### [TASK TO COMPLETE]
Revise the data below by replacing every occurrence of "groups of bars" with "clusters of bars" and leaving all other text unchanged. Omit the pictures from the result.

Collected data entries:
□ □ □ □
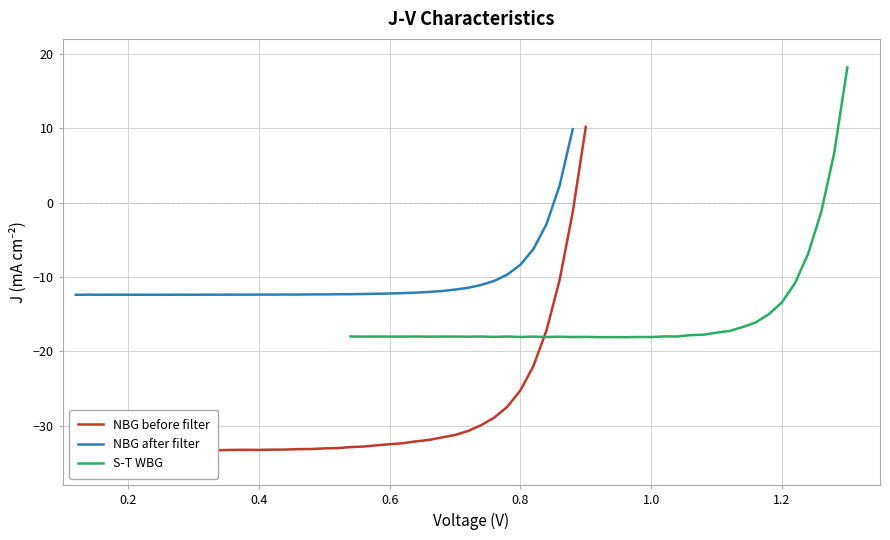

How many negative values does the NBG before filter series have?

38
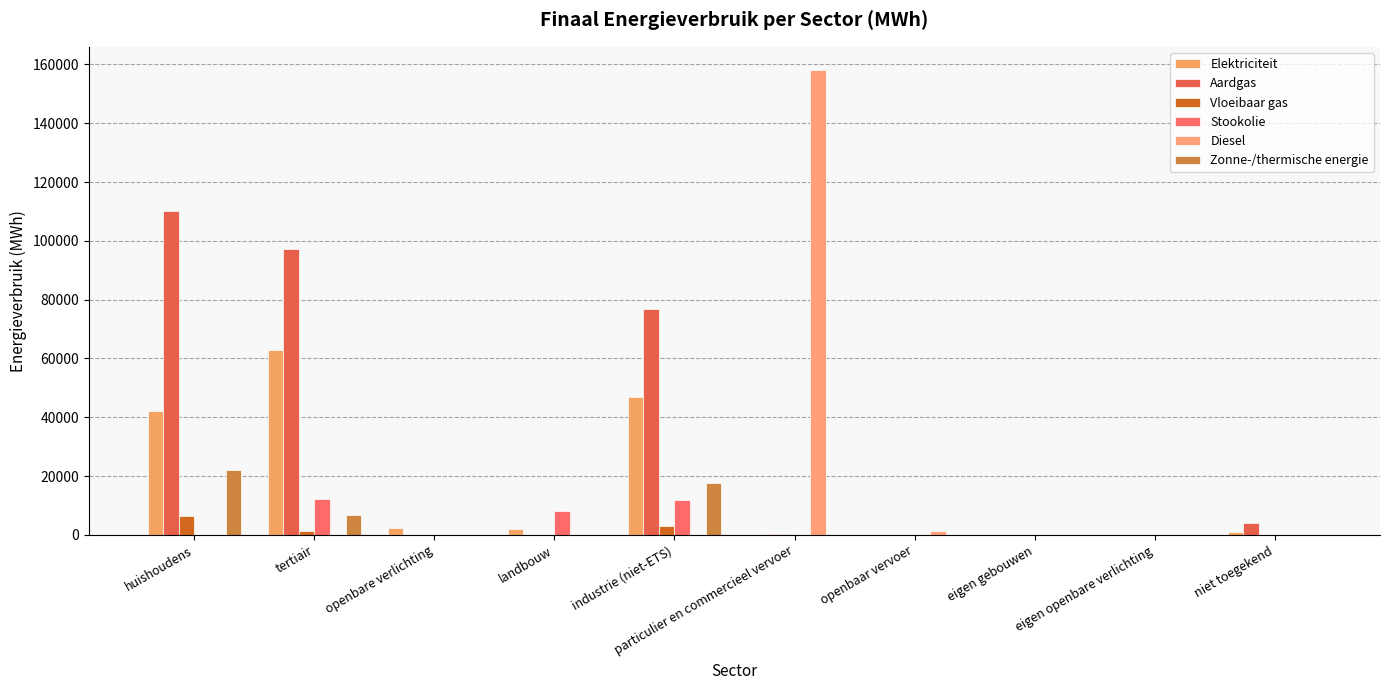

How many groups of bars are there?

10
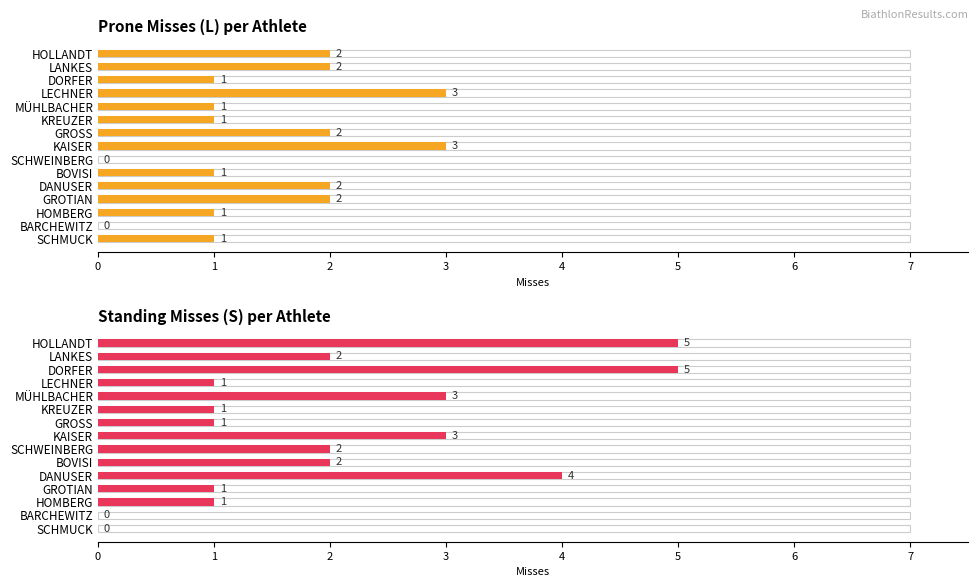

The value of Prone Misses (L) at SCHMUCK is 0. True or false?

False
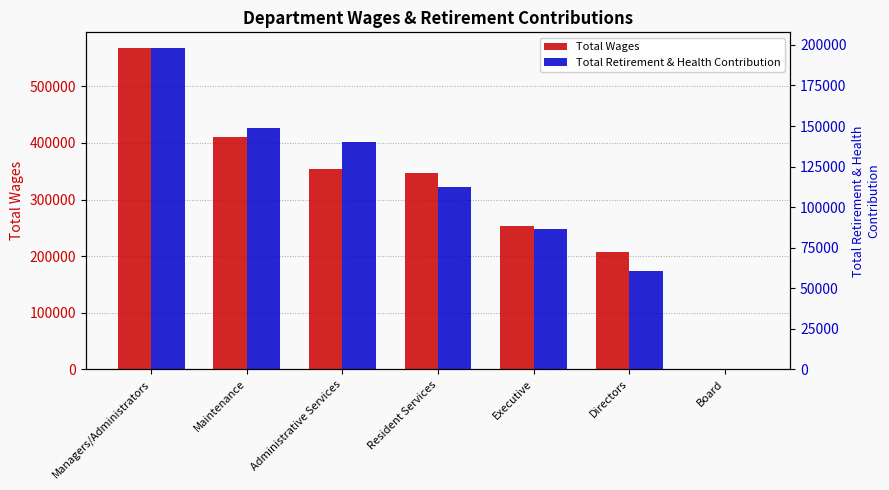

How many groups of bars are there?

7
□ □ □ □
### [PROBLEM SOLUTION]
How many negative values does the NBG before filter series have?

38

How many clusters of bars are there?

10

The value of Prone Misses (L) at SCHMUCK is 0. True or false?

False

How many clusters of bars are there?

7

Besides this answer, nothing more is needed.